> [WORK ORDER]:
In the listing below, find the line with "screen_status, 824863: 2 -> 3" and the line with "screen_on_count, 824870: 10 -> 9". Repeat those two lines and all lines between them exactly.

> [EXERCISE INPUTS]:
+--
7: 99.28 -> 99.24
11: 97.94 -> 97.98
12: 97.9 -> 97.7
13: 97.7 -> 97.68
+--
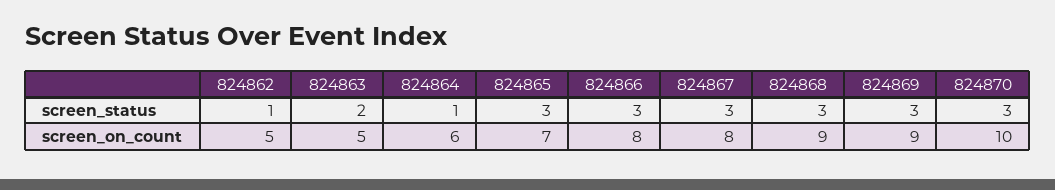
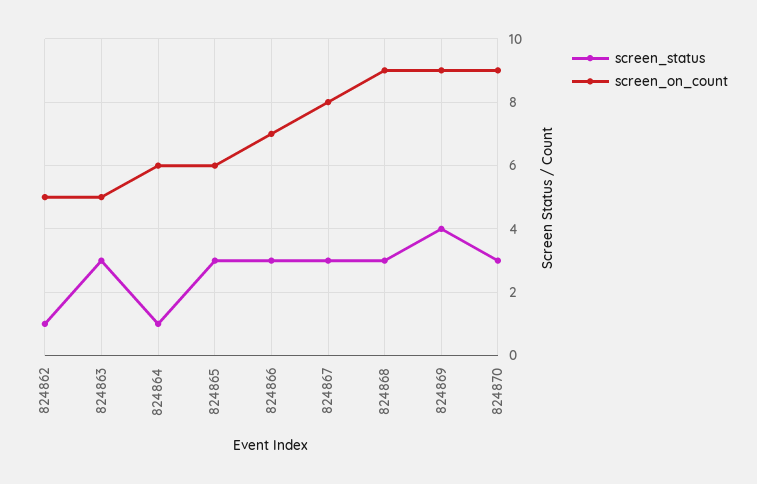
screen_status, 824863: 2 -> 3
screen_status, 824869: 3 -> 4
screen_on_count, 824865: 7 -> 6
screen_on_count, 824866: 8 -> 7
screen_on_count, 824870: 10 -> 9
+--
> [SOLUTION FOR THIS TASK]:
screen_status, 824863: 2 -> 3
screen_status, 824869: 3 -> 4
screen_on_count, 824865: 7 -> 6
screen_on_count, 824866: 8 -> 7
screen_on_count, 824870: 10 -> 9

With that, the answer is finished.